In Fairfax County, the hemorrhage was mitigated by the $18 million raised last year for affordable housing from the real estate tax. Historically, however, the county has generated affordable housing by forcing developers to include inexpensive units as a condition of having projects approved.

Despite these efforts, the county has had difficulty preserving the stock of affordable housing. The county has lost about 1,700 affordable housing units subsidized by the federal government or other grants since 1997. Many of these units have been turned into condos or have adopted market rates. The county estimates that the existing gap in affordable housing is 30,000 units and growing, said Kristina Norvell, director of public affairs for the Department of Housing and Community Development.

It’s a similar story in Arlington County. “In 2000, there were 19,700 affordable units, which accounted for 52 percent of the multi-family rental housing market,” said Fran Lunney, Arlington’s coordinator of housing planning. “We lost 9,300 in the last five years, so that’s 25 percent of the supply.”

Webdale, who worked in Fairfax County’s Department of Housing and Community Development for 25 years and served as its director, is aware of the affordable housing shortage and decline. When he retired in 1999, he rededicated his career on developing more affordable housing. In the past seven years as president of AHC Inc., Webdale has helped add 1,700 multi-family affordable housing units to the area’s affordable housing supply.

But the current love affair developers have with building high-end condo developments and converting apartments to condos has helped accelerate the aggregate loss of affordable housing, Webdale said.

“We have been seeing a tremendous increase in new condo developments and conversions of the rental stock to condos,” said Webdale. “What that does, from our perspective, is change the whole formula of preserving affordable housing because we now have to compete with the condo market from both sides: preservation and new builds.”

WITH HOME VALUES in the region skyrocketing the last five years, more and more people are being affected by the housing crunch. In 2005, the average house price in Arlington and Fairfax counties eclipsed $500,000, according to market reports from the Northern Virginia Association of Realtors.

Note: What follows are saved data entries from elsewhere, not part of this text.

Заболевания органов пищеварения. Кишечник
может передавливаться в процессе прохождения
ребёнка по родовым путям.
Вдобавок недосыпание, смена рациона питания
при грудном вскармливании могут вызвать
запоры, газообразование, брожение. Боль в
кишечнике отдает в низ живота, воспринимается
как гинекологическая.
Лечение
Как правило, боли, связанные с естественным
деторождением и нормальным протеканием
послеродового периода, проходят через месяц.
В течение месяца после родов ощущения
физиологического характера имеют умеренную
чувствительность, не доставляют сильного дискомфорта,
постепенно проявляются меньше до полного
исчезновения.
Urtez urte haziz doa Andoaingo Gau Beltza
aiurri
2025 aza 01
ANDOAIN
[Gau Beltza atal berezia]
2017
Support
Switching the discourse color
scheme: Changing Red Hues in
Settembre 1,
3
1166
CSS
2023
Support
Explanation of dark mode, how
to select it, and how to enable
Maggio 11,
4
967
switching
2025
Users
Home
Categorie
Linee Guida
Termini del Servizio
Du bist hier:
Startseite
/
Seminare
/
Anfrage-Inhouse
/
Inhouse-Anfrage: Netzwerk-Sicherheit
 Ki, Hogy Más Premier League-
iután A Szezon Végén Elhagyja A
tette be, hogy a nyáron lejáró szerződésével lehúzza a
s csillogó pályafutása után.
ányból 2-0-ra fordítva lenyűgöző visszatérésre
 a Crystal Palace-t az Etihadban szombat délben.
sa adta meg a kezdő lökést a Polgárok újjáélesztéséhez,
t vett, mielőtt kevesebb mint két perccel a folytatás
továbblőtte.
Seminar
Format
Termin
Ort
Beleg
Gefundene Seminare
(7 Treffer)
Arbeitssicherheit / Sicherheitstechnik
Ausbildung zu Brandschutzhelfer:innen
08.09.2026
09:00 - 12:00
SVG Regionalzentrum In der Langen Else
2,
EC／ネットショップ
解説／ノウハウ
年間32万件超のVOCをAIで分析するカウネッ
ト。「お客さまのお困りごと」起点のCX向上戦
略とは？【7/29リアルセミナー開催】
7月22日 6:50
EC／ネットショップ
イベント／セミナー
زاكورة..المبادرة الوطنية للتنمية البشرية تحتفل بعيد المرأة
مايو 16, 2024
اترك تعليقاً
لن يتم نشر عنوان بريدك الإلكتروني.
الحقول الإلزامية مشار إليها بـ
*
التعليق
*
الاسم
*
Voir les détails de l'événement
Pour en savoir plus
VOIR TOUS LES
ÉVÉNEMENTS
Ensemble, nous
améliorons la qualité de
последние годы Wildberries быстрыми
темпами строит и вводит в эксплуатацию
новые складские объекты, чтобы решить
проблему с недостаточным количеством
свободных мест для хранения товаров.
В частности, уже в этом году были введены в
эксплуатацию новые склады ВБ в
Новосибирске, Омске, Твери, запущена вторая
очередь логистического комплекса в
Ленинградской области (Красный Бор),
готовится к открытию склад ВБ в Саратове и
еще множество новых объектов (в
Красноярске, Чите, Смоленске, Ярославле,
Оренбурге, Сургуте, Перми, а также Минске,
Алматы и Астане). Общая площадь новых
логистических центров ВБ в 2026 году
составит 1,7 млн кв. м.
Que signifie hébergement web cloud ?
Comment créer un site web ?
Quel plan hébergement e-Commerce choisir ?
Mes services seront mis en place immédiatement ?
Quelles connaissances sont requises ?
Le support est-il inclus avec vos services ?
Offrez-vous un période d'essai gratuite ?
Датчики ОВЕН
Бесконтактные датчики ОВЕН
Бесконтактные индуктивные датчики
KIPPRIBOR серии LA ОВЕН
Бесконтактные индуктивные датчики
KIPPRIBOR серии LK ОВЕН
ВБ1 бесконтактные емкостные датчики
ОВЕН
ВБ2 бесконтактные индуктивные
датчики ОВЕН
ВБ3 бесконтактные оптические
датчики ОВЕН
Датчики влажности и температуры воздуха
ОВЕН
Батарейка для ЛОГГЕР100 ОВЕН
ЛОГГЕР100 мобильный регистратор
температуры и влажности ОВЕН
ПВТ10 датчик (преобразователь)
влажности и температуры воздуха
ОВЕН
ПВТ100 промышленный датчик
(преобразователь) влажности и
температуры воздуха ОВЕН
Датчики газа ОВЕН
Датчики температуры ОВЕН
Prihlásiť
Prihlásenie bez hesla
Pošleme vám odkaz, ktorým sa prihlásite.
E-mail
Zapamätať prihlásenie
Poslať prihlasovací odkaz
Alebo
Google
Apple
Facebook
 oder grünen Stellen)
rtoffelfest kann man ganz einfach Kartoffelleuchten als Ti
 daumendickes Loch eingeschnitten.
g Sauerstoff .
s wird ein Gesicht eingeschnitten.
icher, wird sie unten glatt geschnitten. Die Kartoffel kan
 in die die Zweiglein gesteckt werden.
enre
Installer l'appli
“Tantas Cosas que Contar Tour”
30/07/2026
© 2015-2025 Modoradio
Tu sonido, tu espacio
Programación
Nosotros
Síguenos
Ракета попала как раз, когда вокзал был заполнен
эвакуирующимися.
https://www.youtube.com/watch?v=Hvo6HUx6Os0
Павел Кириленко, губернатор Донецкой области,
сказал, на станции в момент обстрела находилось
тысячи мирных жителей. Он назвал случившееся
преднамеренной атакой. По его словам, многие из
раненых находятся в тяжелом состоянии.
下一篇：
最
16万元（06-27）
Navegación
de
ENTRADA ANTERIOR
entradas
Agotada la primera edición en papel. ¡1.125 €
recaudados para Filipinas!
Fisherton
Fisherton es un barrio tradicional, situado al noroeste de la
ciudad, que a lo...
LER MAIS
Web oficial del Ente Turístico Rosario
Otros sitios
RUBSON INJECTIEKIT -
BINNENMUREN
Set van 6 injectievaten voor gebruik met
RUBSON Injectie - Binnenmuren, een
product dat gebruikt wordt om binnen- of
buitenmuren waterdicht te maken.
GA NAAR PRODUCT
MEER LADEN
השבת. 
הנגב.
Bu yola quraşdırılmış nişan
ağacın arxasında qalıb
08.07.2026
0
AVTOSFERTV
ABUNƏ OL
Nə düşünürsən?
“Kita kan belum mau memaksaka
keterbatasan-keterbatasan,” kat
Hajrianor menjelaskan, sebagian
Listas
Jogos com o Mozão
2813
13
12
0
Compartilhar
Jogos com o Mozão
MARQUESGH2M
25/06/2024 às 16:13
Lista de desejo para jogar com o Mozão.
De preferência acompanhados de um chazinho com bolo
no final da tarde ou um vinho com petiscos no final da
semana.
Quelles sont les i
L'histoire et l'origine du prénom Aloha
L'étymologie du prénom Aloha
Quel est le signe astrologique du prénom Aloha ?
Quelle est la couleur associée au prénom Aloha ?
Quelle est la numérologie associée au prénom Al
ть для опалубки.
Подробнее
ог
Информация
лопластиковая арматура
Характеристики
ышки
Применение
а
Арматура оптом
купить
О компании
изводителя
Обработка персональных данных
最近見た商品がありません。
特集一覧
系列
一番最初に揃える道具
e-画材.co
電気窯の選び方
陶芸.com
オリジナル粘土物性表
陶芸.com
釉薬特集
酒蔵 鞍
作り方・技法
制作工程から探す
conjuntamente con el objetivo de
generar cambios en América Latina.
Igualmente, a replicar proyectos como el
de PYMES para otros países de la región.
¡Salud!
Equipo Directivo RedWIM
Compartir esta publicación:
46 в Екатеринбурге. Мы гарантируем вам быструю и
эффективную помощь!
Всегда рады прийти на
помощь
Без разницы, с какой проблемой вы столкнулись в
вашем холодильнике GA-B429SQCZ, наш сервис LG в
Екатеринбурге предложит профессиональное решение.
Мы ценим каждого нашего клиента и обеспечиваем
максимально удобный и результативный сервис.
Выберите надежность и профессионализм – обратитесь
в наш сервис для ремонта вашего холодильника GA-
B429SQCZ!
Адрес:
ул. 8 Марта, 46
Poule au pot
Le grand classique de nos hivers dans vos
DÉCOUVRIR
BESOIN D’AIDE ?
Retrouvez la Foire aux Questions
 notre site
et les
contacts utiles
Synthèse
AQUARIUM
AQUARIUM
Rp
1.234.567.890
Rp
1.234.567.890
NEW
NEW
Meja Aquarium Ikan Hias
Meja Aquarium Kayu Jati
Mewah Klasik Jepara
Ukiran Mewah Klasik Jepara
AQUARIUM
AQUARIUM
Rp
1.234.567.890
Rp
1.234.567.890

The increases in home values often price the average earning police officer, firefighter and public school teacher out of the homeownership market, according to figures from Arlington County.

And the rental market hasn’t been immune either. To afford the rent of a one-bedroom apartment in the region, someone would need to make $41,600, according to AHC Inc. To afford a two-bedroom apartment in the region, someone would need to make $47,840.